**** EXTRAIT CHOISI

Pourtant, ce projet de loi est synonyme de retour en arrière. En effet, il y a plus de quatre-vingts ans, la SNCF a été créée pour remédier aux difficultés d’investissements et d’organisation du secteur ferroviaire.

En 1937, pour mettre un terme à la myriade inopérante de petites compagnies privées, le Front populaire décide d’unifier celles-ci en une seule compagnie nationale. Cette décision historique a permis à la SNCF non seulement d’atteindre l’excellence, notamment avec la création du TGV, mais aussi d’achever le maillage du territoire en assurant une nécessaire péréquation entre les lignes rentables économiquement et les lignes rentables socialement.

C’est aujourd’hui précisément cela que menace ce paquet ferroviaire, qui obéit à la délétère idéologie néolibérale. Mais non content de répondre aux exigences européennes d’ouverture à la concurrence, ce projet de loi fait du zèle ! En effet, il n’était nullement besoin de transformer la SNCF en société anonyme. L’opération n’a qu’un seul objectif : permettre demain, par un second texte de loi, l’ouverture du capital de la SNCF et sa privatisation progressive.

Vous ne tromperez personne, cette méthode bien connue a déjà été utilisée pour Renault, France Télécom, EDF-GDF, et j’en passe.

M. Gérard Longuet. Et ça marche bien ! Voyez le résultat !

M. Guillaume Gontard. Même le président de l’ARAFER, instance chargée de superviser la mise en concurrence de l’activité ferroviaire, a reconnu que ce changement de statut n’était pas nécessaire. La seule vertu – si j’ose dire – de ce changement est qu’il oblige le Gouvernement à s’intéresser enfin à la dette de SNCF Réseau, pour ne pas tuer dans l’œuf la future société anonyme.

Cette dette, largement imputable à une stratégie étatique mal pensée du tout LGV, obère toute capacité de rénovation et de modernisation de notre réseau ferré. Or la vétusté de ce dernier est telle que l’on peut s’estimer heureux qu’il n’y ait eu, à ce jour, qu’un seul Brétigny-sur-Orge !

Cités en exemples, l’Allemagne et le Japon ont assumé la reprise de la dette ferroviaire et déployé des investissements massifs dans leur réseau avant la mise en concurrence. Cela aurait dû être le cœur de la réforme : au lieu d’anticiper l’explosion future de la dette, le Gouvernement en éponge le minimum vital tout en contraignant drastiquement les capacités d’investissement de SNCF Réseau.

À ce sujet, il faudra donc nous contenter d’une promesse insuffisante : avec 36 milliards d’euros en dix ans, on est loin des 40 milliards d’euros que l’Allemagne a investis en cinq ans sur son réseau avant d’ouvrir son rail, loin des besoins de nos infrastructures !

Il n’y a d’ailleurs aucun exemple d’ouverture à la concurrence qui ne soit pas un échec sans investissement public massif dans les infrastructures. Plus que le dogme concurrentiel bruxellois, c’est l’investissement public qui explique que les modèles ferroviaires allemand et suédois n’aient pas suivi complètement le catastrophique exemple britannique.

Madame la ministre, pour nous répondre, vous nous direz d’attendre le projet de loi de programmation des infrastructures, mais ce texte est renvoyé aux calendes grecques, tout comme le projet de loi d’orientation des mobilités, alors que nous aurions dû consacrer un débat global aux transports du XXIe siècle !

********

**OBJECTIF VISÉ:**
Répondez, s'il vous plaît, à ces questions sur l'extrait consacré à la réforme ferroviaire :
1. En quelle année le Front populaire décide-t-il d'unifier les petites compagnies privées ?
2. Quels deux pays sont cités en exemples pour avoir assumé la reprise de la dette ferroviaire ?
3. Quelle somme l'Allemagne a-t-elle investie sur son réseau avant d'ouvrir son rail, et sur combien d'années ?
Les enregistrements n'ont aucun rapport avec l'extrait.

**** ENREGISTREMENTS

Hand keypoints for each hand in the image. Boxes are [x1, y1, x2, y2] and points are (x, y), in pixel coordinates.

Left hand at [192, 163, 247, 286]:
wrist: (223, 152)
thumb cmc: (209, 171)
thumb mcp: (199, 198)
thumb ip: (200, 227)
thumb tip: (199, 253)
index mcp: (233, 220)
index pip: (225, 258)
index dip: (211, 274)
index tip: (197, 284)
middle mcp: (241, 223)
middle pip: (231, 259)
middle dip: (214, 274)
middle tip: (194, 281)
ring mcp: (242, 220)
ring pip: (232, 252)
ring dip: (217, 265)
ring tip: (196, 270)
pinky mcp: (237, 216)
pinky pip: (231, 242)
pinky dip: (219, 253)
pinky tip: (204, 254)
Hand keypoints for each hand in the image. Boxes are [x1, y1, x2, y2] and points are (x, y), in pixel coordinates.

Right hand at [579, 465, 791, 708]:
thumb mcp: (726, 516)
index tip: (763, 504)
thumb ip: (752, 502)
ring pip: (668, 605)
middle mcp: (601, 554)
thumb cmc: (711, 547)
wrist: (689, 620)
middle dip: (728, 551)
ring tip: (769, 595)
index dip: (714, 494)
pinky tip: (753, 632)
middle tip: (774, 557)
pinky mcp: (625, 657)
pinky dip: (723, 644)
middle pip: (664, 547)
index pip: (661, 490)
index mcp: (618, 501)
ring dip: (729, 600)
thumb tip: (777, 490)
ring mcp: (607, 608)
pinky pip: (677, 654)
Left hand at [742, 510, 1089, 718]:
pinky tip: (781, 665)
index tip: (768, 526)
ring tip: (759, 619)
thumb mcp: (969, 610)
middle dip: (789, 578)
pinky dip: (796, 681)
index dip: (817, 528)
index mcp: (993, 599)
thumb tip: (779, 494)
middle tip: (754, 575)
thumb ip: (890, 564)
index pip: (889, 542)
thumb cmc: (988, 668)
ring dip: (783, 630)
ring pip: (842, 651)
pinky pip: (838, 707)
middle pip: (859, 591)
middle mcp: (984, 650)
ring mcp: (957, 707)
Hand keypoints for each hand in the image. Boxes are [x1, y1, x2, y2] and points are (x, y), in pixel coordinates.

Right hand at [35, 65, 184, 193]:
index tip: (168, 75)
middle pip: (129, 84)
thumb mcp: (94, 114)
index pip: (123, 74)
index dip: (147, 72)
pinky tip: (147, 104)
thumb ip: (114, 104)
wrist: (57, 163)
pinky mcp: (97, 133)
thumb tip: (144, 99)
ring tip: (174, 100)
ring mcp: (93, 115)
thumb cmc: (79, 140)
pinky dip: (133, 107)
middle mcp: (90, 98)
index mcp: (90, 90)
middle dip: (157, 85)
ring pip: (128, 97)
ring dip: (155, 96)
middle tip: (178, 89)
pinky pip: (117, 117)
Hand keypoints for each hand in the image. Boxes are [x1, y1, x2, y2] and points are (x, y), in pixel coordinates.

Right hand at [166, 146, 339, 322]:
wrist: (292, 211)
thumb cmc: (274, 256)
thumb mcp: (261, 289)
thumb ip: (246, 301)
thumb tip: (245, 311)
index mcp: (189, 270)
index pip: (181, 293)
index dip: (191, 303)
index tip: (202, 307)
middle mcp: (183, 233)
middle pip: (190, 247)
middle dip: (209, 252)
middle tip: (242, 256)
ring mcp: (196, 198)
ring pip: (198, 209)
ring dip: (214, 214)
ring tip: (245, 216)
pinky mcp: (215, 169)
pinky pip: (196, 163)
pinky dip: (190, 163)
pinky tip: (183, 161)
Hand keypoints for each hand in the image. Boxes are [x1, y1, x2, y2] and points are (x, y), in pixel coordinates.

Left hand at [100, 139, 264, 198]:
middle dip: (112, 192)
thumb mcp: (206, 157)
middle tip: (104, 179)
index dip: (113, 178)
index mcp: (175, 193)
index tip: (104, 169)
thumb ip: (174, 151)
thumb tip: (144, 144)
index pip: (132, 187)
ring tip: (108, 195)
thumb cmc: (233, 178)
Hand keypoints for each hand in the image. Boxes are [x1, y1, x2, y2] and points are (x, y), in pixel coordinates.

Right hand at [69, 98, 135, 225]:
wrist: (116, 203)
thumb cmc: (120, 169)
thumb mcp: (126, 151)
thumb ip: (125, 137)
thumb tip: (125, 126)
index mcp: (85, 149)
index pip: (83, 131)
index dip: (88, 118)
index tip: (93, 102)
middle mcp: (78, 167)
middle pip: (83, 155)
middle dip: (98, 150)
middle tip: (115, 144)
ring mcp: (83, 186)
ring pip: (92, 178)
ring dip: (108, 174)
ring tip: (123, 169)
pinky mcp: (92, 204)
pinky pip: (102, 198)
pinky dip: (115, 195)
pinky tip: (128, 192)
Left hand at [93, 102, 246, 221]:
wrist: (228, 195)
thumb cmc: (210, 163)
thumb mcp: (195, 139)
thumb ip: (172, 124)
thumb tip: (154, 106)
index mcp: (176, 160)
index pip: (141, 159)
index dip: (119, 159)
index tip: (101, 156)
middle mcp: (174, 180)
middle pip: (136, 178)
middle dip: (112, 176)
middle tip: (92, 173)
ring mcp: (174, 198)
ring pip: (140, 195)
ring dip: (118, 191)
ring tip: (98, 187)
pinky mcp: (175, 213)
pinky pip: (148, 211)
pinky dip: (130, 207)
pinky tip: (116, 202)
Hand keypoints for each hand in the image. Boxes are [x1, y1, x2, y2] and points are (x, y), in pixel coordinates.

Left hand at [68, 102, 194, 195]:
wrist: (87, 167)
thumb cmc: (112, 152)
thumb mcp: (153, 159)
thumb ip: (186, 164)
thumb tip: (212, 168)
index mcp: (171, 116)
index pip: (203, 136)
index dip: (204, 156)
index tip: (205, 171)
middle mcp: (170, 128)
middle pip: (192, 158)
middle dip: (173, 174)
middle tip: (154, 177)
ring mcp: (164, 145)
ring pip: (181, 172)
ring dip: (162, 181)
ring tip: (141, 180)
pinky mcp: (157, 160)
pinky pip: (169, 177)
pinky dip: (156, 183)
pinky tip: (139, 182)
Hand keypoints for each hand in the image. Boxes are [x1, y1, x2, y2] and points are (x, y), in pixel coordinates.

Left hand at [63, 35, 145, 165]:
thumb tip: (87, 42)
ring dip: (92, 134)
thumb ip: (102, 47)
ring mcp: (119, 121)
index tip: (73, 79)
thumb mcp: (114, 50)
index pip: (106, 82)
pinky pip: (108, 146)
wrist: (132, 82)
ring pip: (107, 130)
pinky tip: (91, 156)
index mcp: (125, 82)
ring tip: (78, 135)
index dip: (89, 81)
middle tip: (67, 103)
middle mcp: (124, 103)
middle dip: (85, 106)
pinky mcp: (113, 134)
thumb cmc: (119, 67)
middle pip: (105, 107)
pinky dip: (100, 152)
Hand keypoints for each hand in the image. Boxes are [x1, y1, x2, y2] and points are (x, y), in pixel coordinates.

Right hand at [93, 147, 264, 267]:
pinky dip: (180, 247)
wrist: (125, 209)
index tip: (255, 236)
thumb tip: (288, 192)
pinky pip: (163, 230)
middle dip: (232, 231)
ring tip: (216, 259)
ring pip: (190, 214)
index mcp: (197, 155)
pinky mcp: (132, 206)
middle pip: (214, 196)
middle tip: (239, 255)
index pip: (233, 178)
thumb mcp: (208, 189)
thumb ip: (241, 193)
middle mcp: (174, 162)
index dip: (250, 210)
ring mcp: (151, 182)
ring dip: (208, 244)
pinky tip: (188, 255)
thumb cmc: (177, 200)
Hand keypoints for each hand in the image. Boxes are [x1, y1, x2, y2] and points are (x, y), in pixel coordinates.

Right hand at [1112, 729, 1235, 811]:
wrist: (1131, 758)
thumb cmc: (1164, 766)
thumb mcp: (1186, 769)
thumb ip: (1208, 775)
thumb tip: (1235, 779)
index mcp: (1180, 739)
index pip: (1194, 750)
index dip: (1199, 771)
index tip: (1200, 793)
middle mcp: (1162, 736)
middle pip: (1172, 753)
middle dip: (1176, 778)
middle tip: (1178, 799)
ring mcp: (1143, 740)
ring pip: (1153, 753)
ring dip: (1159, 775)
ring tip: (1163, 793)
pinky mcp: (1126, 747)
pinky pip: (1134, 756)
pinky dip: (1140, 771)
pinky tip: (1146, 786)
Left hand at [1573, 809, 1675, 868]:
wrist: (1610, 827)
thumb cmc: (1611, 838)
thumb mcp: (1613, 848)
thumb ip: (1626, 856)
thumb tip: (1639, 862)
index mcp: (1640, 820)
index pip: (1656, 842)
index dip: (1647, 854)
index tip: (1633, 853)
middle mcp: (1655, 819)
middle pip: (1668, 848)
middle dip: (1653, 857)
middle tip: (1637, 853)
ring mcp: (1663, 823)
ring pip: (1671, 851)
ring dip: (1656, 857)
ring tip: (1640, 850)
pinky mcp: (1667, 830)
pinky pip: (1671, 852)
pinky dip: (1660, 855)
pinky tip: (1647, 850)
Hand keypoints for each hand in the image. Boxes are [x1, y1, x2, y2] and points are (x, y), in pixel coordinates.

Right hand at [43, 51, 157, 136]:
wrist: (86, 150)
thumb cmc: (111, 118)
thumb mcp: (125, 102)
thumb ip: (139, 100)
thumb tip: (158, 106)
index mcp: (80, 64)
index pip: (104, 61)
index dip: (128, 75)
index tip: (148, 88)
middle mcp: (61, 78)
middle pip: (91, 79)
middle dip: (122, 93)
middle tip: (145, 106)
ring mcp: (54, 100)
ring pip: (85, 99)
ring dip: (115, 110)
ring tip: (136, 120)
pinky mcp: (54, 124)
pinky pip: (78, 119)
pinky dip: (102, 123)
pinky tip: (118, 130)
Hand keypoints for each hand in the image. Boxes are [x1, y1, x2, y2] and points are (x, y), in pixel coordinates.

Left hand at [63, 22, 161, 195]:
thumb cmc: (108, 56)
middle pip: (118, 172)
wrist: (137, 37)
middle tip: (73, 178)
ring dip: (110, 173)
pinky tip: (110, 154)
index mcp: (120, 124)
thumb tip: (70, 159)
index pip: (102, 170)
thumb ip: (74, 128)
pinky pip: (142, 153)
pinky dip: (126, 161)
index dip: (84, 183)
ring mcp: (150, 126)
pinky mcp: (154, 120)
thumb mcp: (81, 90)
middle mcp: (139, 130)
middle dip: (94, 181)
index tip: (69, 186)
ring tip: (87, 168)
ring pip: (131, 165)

********

**RÉPONSE ATTENDUE:**
1. En 1937.
2. L'Allemagne et le Japon.
3. 40 milliards d'euros, en cinq ans.